Plevna is a former industrial building located in the neighbourhood of Finlayson in central Tampere, Finland, hosting a Finnkino movie theatre, the brewery restaurant Plevna and the Koskipanimo microbrewery.

The building was designed by architects Georg Gunliffe and F. L. Calonius for the textile manufacturer Finlayson Oy and built from 1876 to 1877. It housed the largest weaving hall in the Nordic countries upon completion, holding 1200 power looms. The red brick facade lacked windows and the weaving hall was illuminated through the ceiling windows.

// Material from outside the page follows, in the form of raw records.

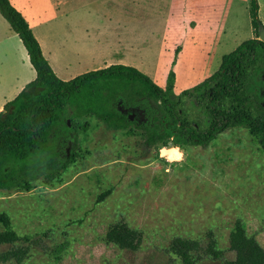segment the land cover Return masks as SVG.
<instances>
[{
  "label": "rangeland",
  "instance_id": "rangeland-1",
  "mask_svg": "<svg viewBox=\"0 0 264 264\" xmlns=\"http://www.w3.org/2000/svg\"><path fill=\"white\" fill-rule=\"evenodd\" d=\"M200 3L206 5L204 0ZM216 9L213 19L219 20V28L226 26L225 12L218 4ZM191 11L188 3L187 14ZM233 18L228 37L201 43L198 54L193 58L185 54L178 68L212 75L224 55L255 37L246 7L236 3ZM10 32L0 14V39ZM184 44L178 42L174 48L175 73ZM183 107L191 120L201 121L203 127L209 124L205 110L193 100L186 99ZM73 123L79 131L78 144L70 148L74 161L59 177L50 183L36 181L30 191L0 190V212L11 217L22 239L16 246L27 244L25 237L37 241L21 264H168L173 238L206 243L210 231L226 257L233 259L229 234L238 219L264 247V151L248 129L232 128L205 148L188 146L181 151L172 145L149 149L144 133L114 130L94 116ZM165 148L173 156L172 150L178 148L183 160L170 162L162 156ZM102 195L106 196L100 201ZM119 222L143 233L137 251L108 239L109 229ZM11 247L0 244V255ZM199 263L224 264L209 256Z\"/></svg>",
  "mask_w": 264,
  "mask_h": 264
},
{
  "label": "trees",
  "instance_id": "trees-1",
  "mask_svg": "<svg viewBox=\"0 0 264 264\" xmlns=\"http://www.w3.org/2000/svg\"><path fill=\"white\" fill-rule=\"evenodd\" d=\"M248 4L255 37L224 55L220 68L211 76L177 94L174 69L165 87L124 64H111L71 80L60 78L22 12L11 0H0V14L21 38L37 72L0 112V190L30 191L36 181L50 183L59 177L74 161L70 148L78 144L79 131L73 121L86 116H94L114 130L144 133V145L149 149L170 145L183 150L188 146L205 148L221 133L240 127L248 129L264 151L263 24L259 0H248ZM176 52L177 56L180 49ZM186 99L205 110L209 118L206 127L189 118L183 107ZM0 228V244L12 246L0 255V261L21 264L37 241L25 237L27 244L16 246L22 239L4 212H0ZM107 236L131 251H137L143 242V233L125 222L111 226ZM206 239L205 243L173 238L168 264H200L203 256L224 264H264V247L247 234L239 219L229 234L233 259L226 257L214 232H208Z\"/></svg>",
  "mask_w": 264,
  "mask_h": 264
},
{
  "label": "crops",
  "instance_id": "crops-1",
  "mask_svg": "<svg viewBox=\"0 0 264 264\" xmlns=\"http://www.w3.org/2000/svg\"><path fill=\"white\" fill-rule=\"evenodd\" d=\"M204 1L206 5L200 0H11L64 80L111 64H124L138 68L165 87L174 48L178 42H185L175 65L177 94L211 75L199 76L202 71L178 68L185 54L193 58L201 43L220 35L228 37L236 3L246 7L250 16L248 0ZM188 3L194 9L189 14ZM216 4L227 17V25L223 23L221 28L219 20L213 19ZM259 4L264 27V0ZM36 77L24 43L11 29L0 39V112Z\"/></svg>",
  "mask_w": 264,
  "mask_h": 264
},
{
  "label": "clouds",
  "instance_id": "clouds-1",
  "mask_svg": "<svg viewBox=\"0 0 264 264\" xmlns=\"http://www.w3.org/2000/svg\"><path fill=\"white\" fill-rule=\"evenodd\" d=\"M172 153H174V156L168 152H162V156L169 157L170 162H180L183 160V154L179 152L178 148L173 149Z\"/></svg>",
  "mask_w": 264,
  "mask_h": 264
},
{
  "label": "water",
  "instance_id": "water-1",
  "mask_svg": "<svg viewBox=\"0 0 264 264\" xmlns=\"http://www.w3.org/2000/svg\"><path fill=\"white\" fill-rule=\"evenodd\" d=\"M260 39L264 40V27L263 26L260 29ZM131 117L133 118V115Z\"/></svg>",
  "mask_w": 264,
  "mask_h": 264
},
{
  "label": "bare ground",
  "instance_id": "bare-ground-1",
  "mask_svg": "<svg viewBox=\"0 0 264 264\" xmlns=\"http://www.w3.org/2000/svg\"><path fill=\"white\" fill-rule=\"evenodd\" d=\"M162 152H168V153H170V149L169 148H165V149L162 150ZM179 152H180V150H179ZM180 153H182V152H180ZM164 158H167L169 160V157H167V156H164Z\"/></svg>",
  "mask_w": 264,
  "mask_h": 264
}]
</instances>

Plevna was the first building in the Nordic countries and the Russian Empire (which Finland was part of at the time) to be lit by electric lighting. The Thomas Edison electric light was first used in the building on 15 March 1882. A bridge was built in 1876 between the Plevna and Katuvapriikki buildings, which also served as the main entrance of the factory. The bridge has since been dismantled.

The building is named after the city of Pleven, Bulgaria, and the 1877 siege of Plevna during the Russo-Turkish War, which also involved Finnish soldiers to commemorate it.

==Movie theatre==

The building currently houses a Finnkino movie theatre which opened in 1999. Finnkino Plevna has 10 auditoriums and 1653 seats, which makes it the largest movie theatre in Finland outside Greater Helsinki.

Plevna is one of the main premises of the annual Tampere Film Festival.

==Restaurant==
The building also houses the Plevna brewery restaurant, which opened in 1994. The restaurant serves the brewery's own beers as well as those from the Koskipanimo microbrewery next door, and since February 2018 customers have also been able to buy them to go.